Lines holding the string "dout": copy each one from the listing below.
* * * *
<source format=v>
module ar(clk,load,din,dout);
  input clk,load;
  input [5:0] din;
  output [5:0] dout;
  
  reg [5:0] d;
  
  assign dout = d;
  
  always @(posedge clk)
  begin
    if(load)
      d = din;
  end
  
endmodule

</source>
* * * *
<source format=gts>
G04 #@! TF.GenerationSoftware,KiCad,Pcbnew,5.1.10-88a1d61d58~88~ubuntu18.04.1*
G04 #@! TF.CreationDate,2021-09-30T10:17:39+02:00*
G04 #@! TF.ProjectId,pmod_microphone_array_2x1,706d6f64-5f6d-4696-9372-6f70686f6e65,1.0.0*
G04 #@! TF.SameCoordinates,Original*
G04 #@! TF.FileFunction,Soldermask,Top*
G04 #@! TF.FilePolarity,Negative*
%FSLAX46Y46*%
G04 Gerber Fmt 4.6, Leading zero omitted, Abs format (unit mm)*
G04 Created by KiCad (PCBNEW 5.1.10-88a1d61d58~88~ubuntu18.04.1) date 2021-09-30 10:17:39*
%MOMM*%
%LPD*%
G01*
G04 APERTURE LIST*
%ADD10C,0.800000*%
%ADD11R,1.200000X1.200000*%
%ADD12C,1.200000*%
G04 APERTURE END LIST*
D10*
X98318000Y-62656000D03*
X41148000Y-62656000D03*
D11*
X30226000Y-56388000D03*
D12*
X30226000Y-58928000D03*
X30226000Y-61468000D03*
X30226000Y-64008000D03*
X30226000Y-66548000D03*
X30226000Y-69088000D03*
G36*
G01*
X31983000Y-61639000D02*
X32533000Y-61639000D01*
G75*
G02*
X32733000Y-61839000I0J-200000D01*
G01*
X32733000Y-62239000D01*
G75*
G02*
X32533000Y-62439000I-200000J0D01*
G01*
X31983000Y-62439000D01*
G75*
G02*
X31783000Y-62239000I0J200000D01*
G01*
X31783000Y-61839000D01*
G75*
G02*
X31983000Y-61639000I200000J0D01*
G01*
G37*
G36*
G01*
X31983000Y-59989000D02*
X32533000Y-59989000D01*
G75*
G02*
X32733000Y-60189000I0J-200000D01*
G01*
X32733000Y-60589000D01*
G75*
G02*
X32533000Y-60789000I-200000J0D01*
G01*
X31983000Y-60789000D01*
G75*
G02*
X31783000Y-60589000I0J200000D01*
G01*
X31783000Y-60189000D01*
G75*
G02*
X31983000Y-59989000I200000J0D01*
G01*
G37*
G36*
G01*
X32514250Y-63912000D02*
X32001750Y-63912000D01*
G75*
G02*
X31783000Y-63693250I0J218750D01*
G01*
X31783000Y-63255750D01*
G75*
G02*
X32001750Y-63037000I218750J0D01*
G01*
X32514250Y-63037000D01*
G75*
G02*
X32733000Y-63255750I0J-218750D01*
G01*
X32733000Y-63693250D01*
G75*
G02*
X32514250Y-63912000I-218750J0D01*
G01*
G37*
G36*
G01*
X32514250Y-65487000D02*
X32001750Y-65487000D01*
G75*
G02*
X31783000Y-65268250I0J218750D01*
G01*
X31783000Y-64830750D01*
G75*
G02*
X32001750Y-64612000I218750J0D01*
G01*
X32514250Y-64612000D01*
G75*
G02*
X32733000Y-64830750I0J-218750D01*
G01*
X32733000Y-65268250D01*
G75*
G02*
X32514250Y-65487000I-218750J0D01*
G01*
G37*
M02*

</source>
* * * *
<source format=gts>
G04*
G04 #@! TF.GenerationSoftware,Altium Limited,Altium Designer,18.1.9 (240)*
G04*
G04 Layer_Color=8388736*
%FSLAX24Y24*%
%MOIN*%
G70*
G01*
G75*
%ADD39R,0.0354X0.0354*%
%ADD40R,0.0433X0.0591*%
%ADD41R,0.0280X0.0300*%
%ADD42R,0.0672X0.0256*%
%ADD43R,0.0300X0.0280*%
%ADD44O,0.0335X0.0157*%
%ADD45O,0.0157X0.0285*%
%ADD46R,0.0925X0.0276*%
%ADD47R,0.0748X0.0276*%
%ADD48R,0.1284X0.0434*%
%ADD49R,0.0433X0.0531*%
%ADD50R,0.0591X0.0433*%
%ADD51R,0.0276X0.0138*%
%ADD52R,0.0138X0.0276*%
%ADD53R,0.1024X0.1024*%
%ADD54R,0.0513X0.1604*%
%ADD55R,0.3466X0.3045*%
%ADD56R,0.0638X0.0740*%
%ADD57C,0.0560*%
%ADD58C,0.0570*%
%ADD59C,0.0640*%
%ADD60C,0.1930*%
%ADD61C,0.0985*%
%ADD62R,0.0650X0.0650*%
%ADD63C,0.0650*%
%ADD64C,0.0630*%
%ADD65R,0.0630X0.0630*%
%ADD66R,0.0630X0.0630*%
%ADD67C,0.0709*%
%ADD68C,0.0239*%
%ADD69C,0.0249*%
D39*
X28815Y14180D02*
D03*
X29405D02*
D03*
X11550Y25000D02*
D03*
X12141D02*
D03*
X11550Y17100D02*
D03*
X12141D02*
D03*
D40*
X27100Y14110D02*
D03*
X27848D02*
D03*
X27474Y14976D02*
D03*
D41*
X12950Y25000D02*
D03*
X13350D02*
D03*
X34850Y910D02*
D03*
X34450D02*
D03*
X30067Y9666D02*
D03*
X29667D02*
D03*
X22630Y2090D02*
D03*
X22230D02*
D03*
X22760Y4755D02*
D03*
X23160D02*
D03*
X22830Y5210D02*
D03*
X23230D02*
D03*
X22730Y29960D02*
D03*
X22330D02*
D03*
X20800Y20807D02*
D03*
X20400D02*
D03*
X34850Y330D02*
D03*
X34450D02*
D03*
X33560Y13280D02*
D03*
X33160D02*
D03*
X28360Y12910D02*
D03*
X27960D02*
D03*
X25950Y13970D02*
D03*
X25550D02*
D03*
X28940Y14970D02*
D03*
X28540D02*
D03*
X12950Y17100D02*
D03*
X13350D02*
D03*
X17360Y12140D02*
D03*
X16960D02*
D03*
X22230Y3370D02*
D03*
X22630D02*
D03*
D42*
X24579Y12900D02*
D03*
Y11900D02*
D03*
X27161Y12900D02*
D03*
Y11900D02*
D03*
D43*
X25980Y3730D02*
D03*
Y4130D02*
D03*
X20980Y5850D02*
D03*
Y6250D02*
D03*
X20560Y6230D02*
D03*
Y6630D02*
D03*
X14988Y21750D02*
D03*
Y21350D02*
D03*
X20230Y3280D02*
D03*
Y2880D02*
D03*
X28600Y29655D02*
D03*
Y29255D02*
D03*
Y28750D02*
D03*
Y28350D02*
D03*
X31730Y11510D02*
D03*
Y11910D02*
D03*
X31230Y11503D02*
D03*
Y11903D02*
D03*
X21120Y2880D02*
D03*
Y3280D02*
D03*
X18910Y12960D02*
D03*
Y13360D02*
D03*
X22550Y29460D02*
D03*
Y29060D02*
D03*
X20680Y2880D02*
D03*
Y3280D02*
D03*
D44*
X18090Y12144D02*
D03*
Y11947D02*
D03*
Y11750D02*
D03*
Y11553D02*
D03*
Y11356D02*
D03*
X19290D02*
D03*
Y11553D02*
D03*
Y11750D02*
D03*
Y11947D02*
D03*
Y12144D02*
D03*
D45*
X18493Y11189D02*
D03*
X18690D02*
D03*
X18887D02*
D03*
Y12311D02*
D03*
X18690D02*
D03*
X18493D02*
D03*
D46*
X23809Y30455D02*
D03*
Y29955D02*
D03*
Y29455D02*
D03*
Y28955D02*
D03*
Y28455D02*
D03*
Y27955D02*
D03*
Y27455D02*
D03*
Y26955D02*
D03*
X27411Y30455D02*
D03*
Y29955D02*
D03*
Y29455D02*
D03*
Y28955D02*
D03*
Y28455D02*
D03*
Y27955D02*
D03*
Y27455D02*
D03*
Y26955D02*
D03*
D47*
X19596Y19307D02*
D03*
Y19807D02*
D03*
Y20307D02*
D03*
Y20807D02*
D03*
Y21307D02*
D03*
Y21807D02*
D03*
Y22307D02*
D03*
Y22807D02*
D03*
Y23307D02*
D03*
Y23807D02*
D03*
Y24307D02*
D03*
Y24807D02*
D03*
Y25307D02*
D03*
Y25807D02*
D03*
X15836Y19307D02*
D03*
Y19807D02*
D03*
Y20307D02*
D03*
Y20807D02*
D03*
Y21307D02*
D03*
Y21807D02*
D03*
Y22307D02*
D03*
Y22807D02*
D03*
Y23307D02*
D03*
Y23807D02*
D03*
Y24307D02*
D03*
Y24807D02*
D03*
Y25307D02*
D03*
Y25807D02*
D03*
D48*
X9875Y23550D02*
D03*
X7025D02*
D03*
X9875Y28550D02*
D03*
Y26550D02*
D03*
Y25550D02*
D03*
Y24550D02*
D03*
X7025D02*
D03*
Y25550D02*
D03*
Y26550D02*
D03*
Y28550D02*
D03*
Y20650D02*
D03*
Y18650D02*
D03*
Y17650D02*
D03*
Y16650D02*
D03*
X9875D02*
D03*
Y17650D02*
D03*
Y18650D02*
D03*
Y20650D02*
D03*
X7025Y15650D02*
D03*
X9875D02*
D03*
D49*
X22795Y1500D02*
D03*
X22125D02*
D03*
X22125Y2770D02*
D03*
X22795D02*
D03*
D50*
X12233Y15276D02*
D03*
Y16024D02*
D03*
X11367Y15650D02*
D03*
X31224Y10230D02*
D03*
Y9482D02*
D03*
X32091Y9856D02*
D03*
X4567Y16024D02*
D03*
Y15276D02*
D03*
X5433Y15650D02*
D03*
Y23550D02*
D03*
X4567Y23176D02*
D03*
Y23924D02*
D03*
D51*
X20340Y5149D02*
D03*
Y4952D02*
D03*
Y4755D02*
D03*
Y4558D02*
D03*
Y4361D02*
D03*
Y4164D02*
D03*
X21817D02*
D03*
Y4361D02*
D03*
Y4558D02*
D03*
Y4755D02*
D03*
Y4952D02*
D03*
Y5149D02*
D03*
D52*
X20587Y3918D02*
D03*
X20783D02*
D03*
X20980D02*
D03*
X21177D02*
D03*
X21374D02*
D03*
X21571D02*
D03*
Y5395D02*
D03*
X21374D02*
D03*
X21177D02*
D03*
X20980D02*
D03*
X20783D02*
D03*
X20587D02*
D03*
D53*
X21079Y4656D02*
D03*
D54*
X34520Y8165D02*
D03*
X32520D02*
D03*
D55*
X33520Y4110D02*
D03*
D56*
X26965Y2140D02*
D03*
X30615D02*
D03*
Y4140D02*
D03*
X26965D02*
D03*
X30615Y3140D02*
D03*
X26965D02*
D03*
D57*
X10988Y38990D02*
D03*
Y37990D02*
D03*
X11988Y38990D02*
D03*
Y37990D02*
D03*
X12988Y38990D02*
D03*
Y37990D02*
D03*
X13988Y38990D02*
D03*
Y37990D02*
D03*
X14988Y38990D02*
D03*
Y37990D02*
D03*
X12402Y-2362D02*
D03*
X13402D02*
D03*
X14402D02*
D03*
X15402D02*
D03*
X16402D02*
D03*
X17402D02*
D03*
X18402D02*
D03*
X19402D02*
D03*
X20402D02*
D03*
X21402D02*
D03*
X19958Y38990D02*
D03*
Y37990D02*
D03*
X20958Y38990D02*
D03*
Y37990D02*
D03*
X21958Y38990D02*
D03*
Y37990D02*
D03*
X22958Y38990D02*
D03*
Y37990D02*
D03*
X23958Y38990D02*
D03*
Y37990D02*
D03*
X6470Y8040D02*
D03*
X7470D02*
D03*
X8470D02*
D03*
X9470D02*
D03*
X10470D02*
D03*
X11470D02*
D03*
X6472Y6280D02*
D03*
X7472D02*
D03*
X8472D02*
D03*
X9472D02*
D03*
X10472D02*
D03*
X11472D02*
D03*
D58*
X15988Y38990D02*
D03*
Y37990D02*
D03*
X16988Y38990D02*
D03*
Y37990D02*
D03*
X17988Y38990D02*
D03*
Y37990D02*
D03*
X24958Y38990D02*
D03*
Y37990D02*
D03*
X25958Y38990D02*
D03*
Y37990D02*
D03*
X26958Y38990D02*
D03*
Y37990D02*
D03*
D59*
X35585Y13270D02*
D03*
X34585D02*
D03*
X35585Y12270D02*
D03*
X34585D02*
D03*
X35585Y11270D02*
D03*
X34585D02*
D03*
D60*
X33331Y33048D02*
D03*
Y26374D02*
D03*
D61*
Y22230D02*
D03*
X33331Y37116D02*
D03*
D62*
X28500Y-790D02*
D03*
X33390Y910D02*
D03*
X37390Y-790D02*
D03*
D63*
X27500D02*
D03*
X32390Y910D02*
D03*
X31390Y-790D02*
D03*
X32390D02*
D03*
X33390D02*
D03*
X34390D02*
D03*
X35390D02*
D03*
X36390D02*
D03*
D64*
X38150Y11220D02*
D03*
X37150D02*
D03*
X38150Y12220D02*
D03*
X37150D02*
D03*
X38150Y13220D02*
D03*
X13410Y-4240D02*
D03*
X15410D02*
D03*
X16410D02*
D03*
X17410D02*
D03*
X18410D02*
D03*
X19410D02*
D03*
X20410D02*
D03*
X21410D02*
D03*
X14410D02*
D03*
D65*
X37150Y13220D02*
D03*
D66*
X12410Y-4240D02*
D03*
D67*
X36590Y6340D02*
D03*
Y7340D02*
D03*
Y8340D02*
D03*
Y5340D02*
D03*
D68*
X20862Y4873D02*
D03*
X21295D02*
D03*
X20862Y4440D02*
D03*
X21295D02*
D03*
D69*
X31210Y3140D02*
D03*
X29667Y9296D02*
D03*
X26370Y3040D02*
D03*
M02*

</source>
* * * *
▸ **Output**:
module ar(clk,load,din,dout);
  output [5:0] dout;
  assign dout = d;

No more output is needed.